Meskipun pernah berusaha mendeklarasikan kelompoknya
sebagai sebuah Organisasi Papua Merdeka, pada kenyataannya sifat kekerasan
bersenjata di Papua masih sporadis, tidak berada di bawah satu komando yang
bertanggung jawab serta jauh dari sifat terorganisir. Ini tentu ada
keterkaitannya dengan pemahaman
akan aturan Hukum Humaniter dan Hukum Internasional yang baik juga dapat menghindari Indonesia dari
tindakan gegabah menggunakan kekuatan bersenjatanya yang nantinya hanya akan
menjustifikasi bangsa lain untuk turut campur dalam urusan dalam negeri
Indonesia.
Penelitian yang dilakukan oleh Paul
et. al at RAND menunjukkan bahwa dari 59 studi kasus, 44 negara
masih menggunakan pendekatan utama mereka sebagai strategi kontra pemberontakan
dilakukan dengan pendekatan militeristik.

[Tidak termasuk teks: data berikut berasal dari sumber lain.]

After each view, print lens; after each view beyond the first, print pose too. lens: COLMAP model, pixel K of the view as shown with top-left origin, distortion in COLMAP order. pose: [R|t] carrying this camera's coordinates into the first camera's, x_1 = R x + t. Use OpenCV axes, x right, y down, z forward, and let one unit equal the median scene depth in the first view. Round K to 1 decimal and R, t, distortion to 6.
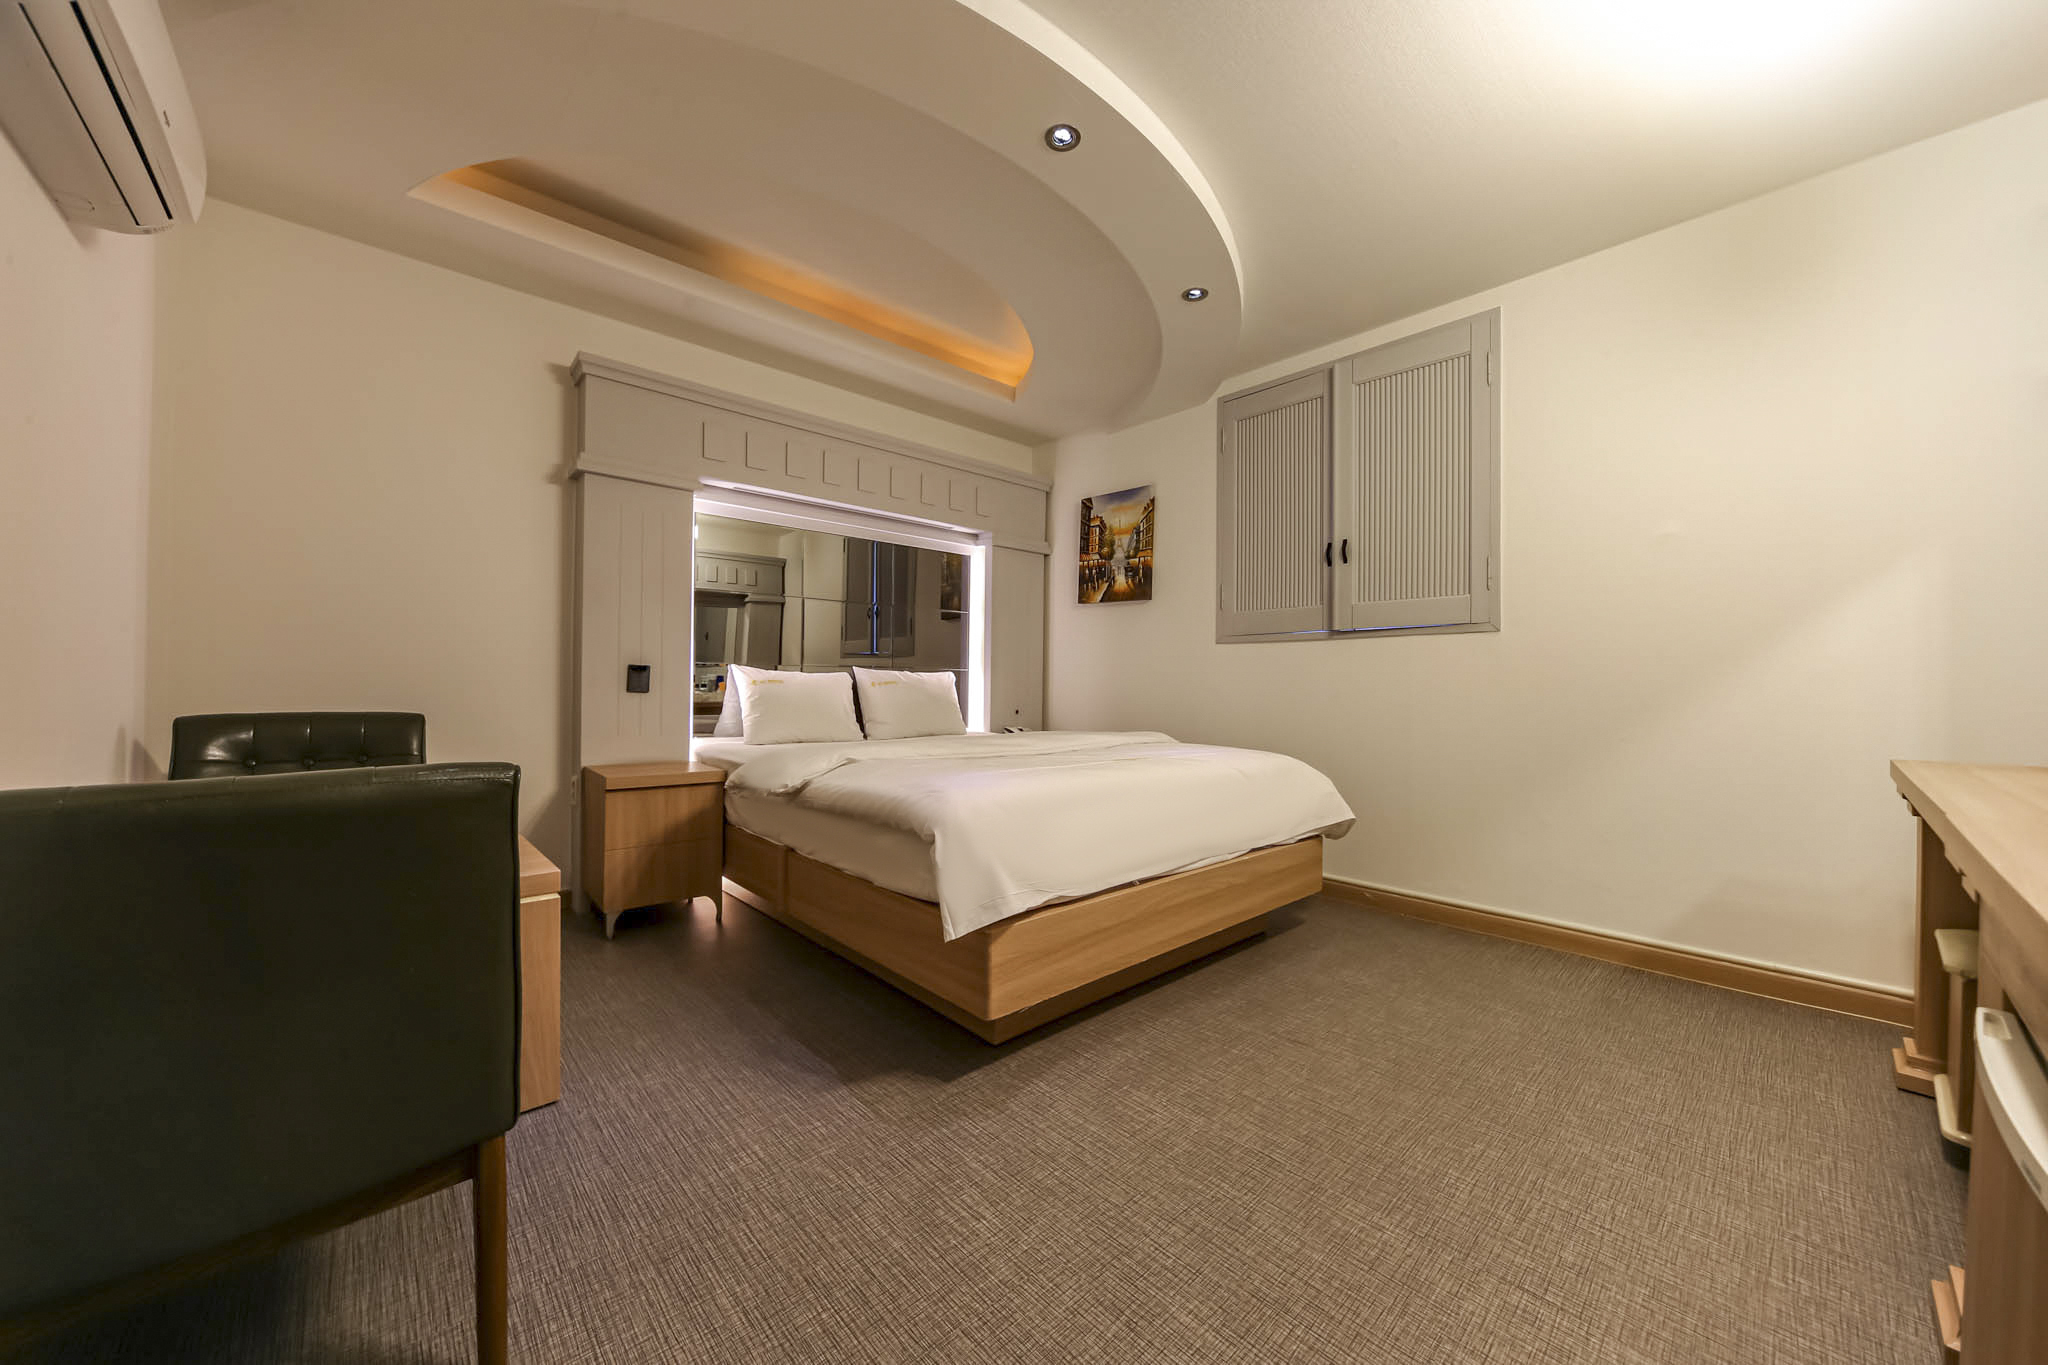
lens RADIAL K [[716.4, 0, 1033.5], [0, 716.4, 688.9], [0, 0, 1]] dist [-0.011430, 0.000244]
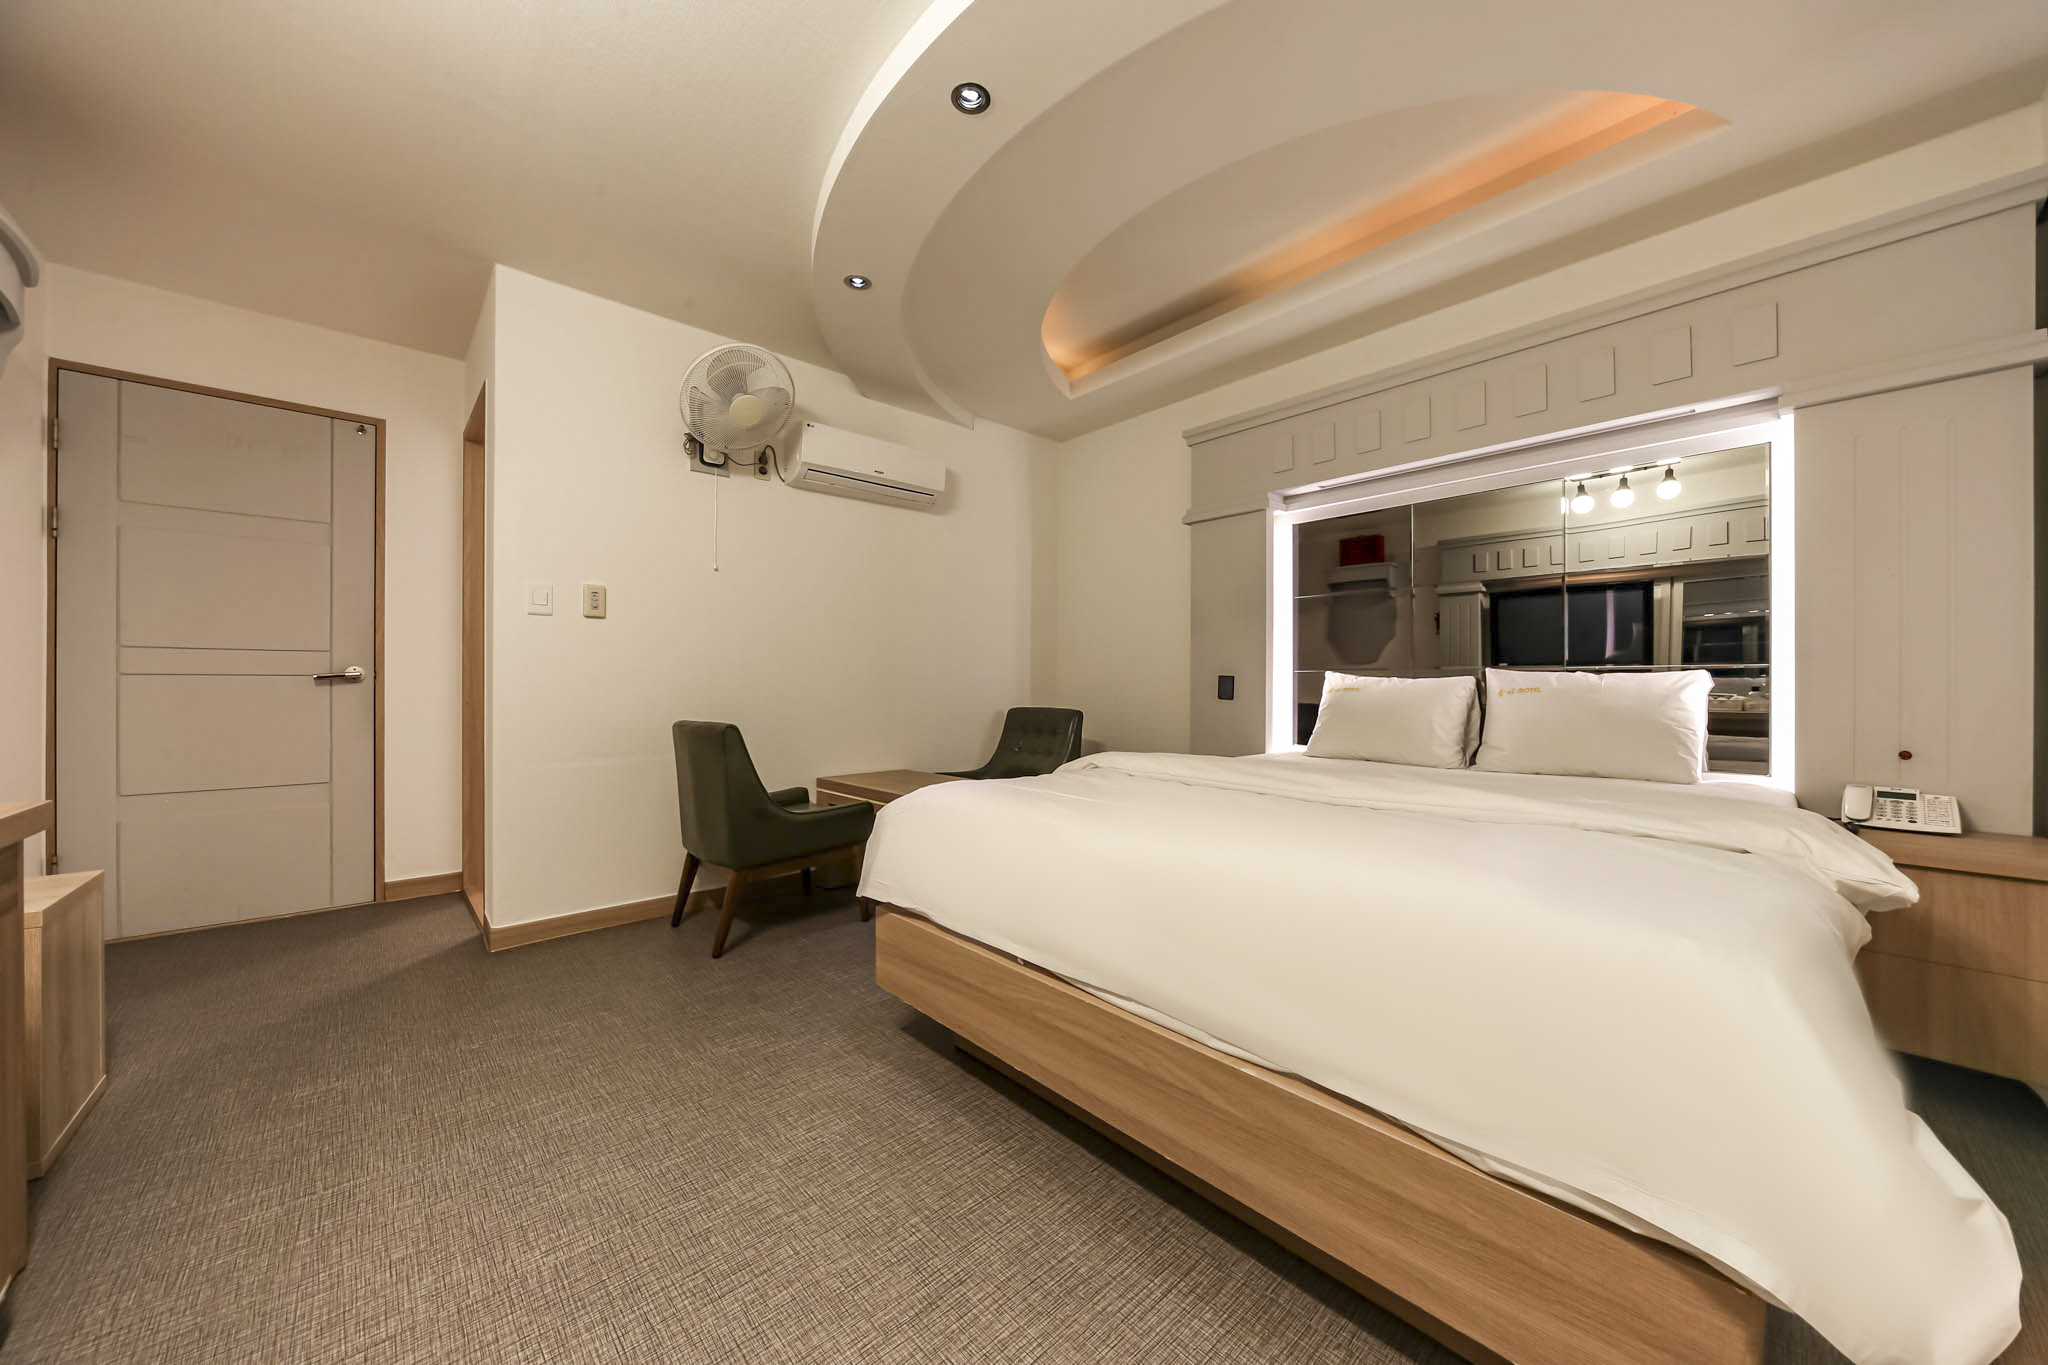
lens RADIAL K [[716.4, 0, 1033.5], [0, 716.4, 688.9], [0, 0, 1]] dist [-0.011430, 0.000244]
pose [[0.002388, -0.002890, -0.999993, 0.865551], [-0.004645, 0.999985, -0.002902, -0.010216], [0.999986, 0.004652, 0.002375, 0.980941]]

Namun, metode represif tersebut hanya
menghasilkan tingkat keberhasilan 32%. Di sisi lain, negara yang
menggunakan strategi campuran memiliki peluang sukses yang lebih tinggi
ketimbang hanya pendekatan militeristik, dengan 73%.
Indonesia dapat belajar dari keberhasilan pemberontakan
Inggris di Malaya selama tahun 1950-an, di mana pemerintah Inggris
melakukan beberapa strategi selain operasi militer, seperti melakukan reformasi
politik dan memperbaiki pemerintahan. Namun apakah itu dengan Otsus Jilid II?
Itu diskusi yang lain lagi.
Pemerintah Indonesia harus mengambil peran utama dalam
memperbaiki kondisi kamp pengungsian. Itu konkret.
Pada akhirnya, di atas kepentingan strategisnya,
krisis pengungsi Nduga harus dilihat sebagai masalah kemanusiaan yang sangat
membutuhkan perhatian dari Pemerintah Indonesia. Tanpa bantuan lebih
lanjut dari pemerintah, situasi di kamp pengungsian Nduga sewaktu-waktu dapat
memburuk, yang berdampak jangka panjang yang dapat menghambat revitalisasi
pasca konflik di Kabupaten Nduga.
Dengan mempertimbangkan semua faktor tersebut,
pemerintah Indonesia harus hadir dan mengambil peran terdepan dalam mengatasi
krisis pengungsi Nduga semata-mata sebagai bentuk perlindungan Negara terhadap
warga negaranya di samping dari menjamin terlaksananya Hak Asasi Manusia.
Penulis juga Mengutip Tulisan Aisha Kusumasomantri And Yulanda Iek pada New Mandala.